Collected data entries
========================================================================
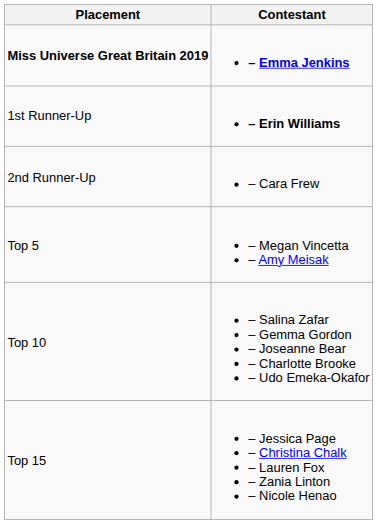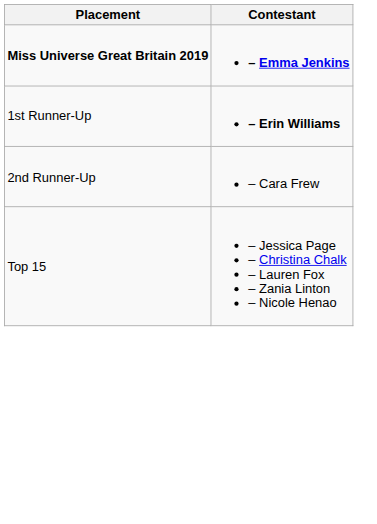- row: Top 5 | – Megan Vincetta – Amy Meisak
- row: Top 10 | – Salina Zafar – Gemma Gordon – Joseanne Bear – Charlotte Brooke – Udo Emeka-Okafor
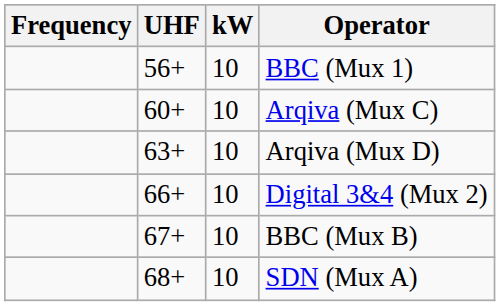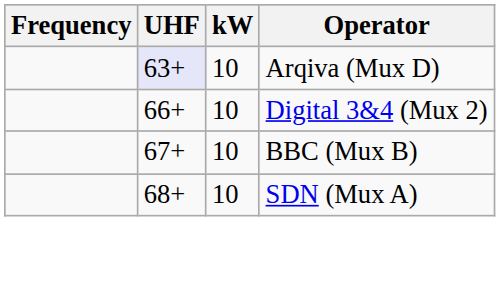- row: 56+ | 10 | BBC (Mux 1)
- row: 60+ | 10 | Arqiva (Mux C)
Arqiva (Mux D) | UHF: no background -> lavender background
========================================================================
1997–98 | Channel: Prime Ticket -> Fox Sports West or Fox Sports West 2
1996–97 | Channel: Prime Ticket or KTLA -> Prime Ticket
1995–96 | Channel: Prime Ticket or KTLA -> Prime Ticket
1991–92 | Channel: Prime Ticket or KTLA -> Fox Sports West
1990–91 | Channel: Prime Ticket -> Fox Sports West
========================================================================
Could you rewrite the listing lines beginning with the line that has "1997–98 | Channel: Prime" and ending after the line that has "1990–91 | Channel: Prime", substituting "Network" for "Channel" and changing nothing else? Give only those lines.

Task output
1997–98 | Network: Prime Ticket -> Fox Sports West or Fox Sports West 2
1996–97 | Network: Prime Ticket or KTLA -> Prime Ticket
1995–96 | Network: Prime Ticket or KTLA -> Prime Ticket
1991–92 | Network: Prime Ticket or KTLA -> Fox Sports West
1990–91 | Network: Prime Ticket -> Fox Sports West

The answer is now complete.